A fine, expressionist work, with fresh colors, on cream watercolor paper; the image extending to the sheet edges, in excellent condition.Provenance: Estate of the Artist.

"Rather than working a watercolor rapidly, the mid-twentieth-century landscape watercolorist William Thon tended to devote numerous sessions of work to each sheet, always painting indoors, where he could best control the drying rates of washes and ink drawings. As a result, Thon’s watercolors have denser, more built-up surfaces than the modernist watercolors of the teens and twenties. Thon particularly liked the interplay of the successive layers of wash and ink and the fortuitous blurring that often occurred."

—Brooklyn Museum


William Thon (1906-2000) was noted for his highly abstracted landscape images. He was born in New York City and spent his childhood summers camping on Staten Island. He developed a great love of travel, and in 1933 made an eight-month voyage to Cocos Islands in the Pacific. 

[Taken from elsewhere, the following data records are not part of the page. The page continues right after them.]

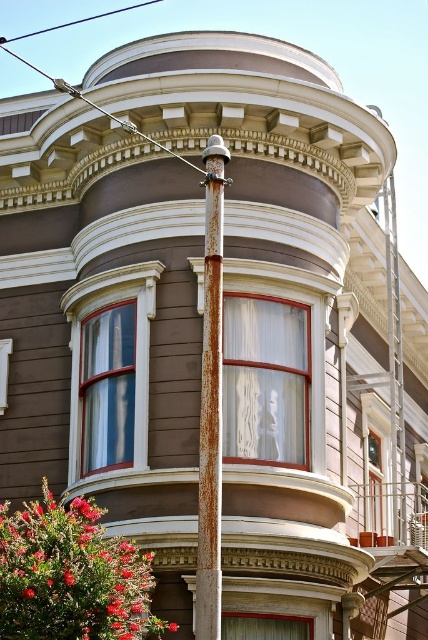
Question: In this image, where is rusty metal pole at center located relative to blue wire at upper center?

Choices:
 (A) below
 (B) above

Answer: (A)

Question: Is rusty metal pole at center below blue wire at upper center?

Choices:
 (A) no
 (B) yes

Answer: (B)

Question: Which object is farther from the camera taking this photo?

Choices:
 (A) blue wire at upper center
 (B) rusty metal pole at center

Answer: (A)

Question: Which of the following is the farthest from the observer?

Choices:
 (A) blue wire at upper center
 (B) rusty metal pole at center

Answer: (A)

Question: Is rusty metal pole at center smaller than blue wire at upper center?

Choices:
 (A) yes
 (B) no

Answer: (A)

Thon debuted as a professional artist in the 1939 Corcoran Gallery Biennial exhibition. He joined the Navy during World War II, and shortly after the war won the Prix de Rome, a fellowship in Rome to the American Academy, for which he later served as a trustee. He received further recognition with his participation in the 1942 'Artists for Victory' exhibit at the Metropolitan Museum of Art. In 1944, Midtown Galleries in New York held his first one-person show—the gallery continued to represent him throughout his career. He had subsequent solo exhibitions at Smith College Art Museum, Fort Wayne Museum, and Farnsworth Museum in Rockland, Maine. 

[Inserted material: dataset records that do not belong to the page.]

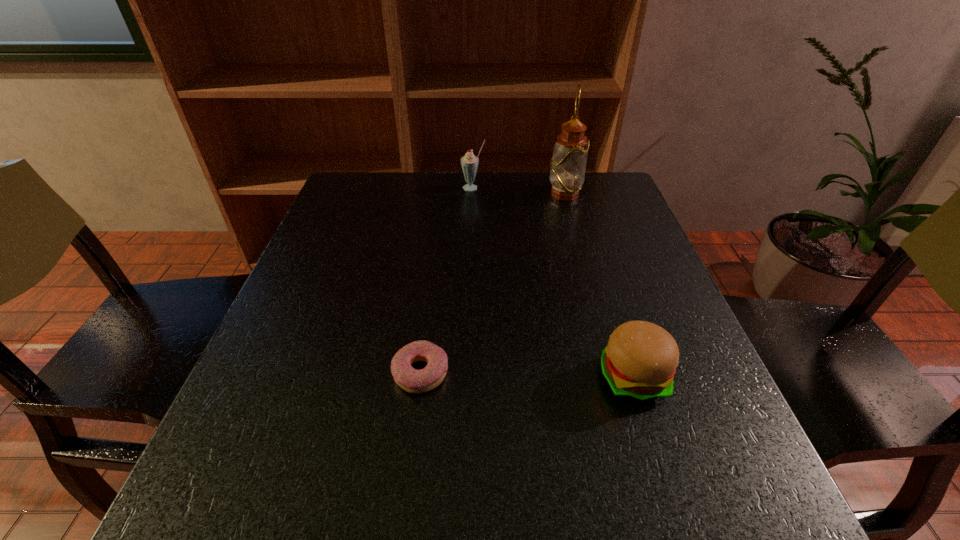
Where is `vacant area at the near right corner of the desktop`? The width and height of the screenshot is (960, 540). vacant area at the near right corner of the desktop is located at coordinates (756, 509).

Locate an element on the screen. The height and width of the screenshot is (540, 960). vacant area between the second object from left to right and the shortest object is located at coordinates (447, 280).

Identify the location of free space between the second shortest object and the oil lamp. The height and width of the screenshot is (540, 960). (598, 286).

Where is `empty space that is in between the second shortest object and the tallest object`? The image size is (960, 540). empty space that is in between the second shortest object and the tallest object is located at coordinates (598, 286).

Identify the location of free spot between the second shortest object and the second tallest object. (553, 282).

The image size is (960, 540). What are the coordinates of `empty space that is in between the milkshake and the doughnut` in the screenshot? It's located at coord(447,280).

I want to click on vacant area between the tallest object and the shortest object, so click(x=492, y=283).

The image size is (960, 540). In order to click on free spot between the milkshake and the oil lamp in this screenshot , I will do `click(518, 191)`.

Where is `free space between the oil lamp and the milkshake`? This screenshot has width=960, height=540. free space between the oil lamp and the milkshake is located at coordinates (518, 191).

Locate an element on the screen. The image size is (960, 540). free space between the tallest object and the milkshake is located at coordinates (518, 191).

Thon received an honorary Doctor of Arts from Bates College in Lewiston, Maine, in 1957. He was a member of The American Academy and Institute of Arts and Letters and the National Academy of Design.  In 1947, Thon’s year-long study at the American Academy proved pivotal in his career, when he began working in watercolor. Upon returning to America, he submitted a watercolor to the 1949 exhibition of the National Academy of Design, and that year was voted into Academy membership. He frequently exhibited at the Academy and won prizes, including the Benjamin Altman Prize in 1951, 1954, 1961, 1967, and 1969. 

In 1951, Thon received a grant from the American Academy of Arts and Letters. He often traveled to Italy, and in 1955 served in Rome as Artist-in-Residence at the American Academy.   

Thon chose to live in the relative isolation of Port Clyde, Maine, on a peninsula overlooking the sea, a quiet place, especially in winter. He preferred the company of sailors, craftsmen, lobstermen, a few fellow artists, and his beloved wife, Helen. This area is credited as inspiring a stylistic breakthrough for Thon when he discovered an abandoned quarry near his property. There he created numerous, increasingly abstract paintings of spidery trees with rectilinear slabs of interspersed granite. His works bore the imprint of his vital connection to the raw, natural beauty of rural Maine, its rugged terrain, beautiful virgin forests, intemperate seas, and the human made scatter of wooden buildings along its rocky shoreline.  

William Thon was awarded numerous prizes and is represented in over 60 museum collections including, Metropolitan Museum of Art, Brooklyn Museum, Hirshhorn Museum, The Butler Institute of American Art, Columbus Museum of Art, and in Maine, Farnsworth Art Museum, Portland Museum of Art, and Ogunquit Museum of Art.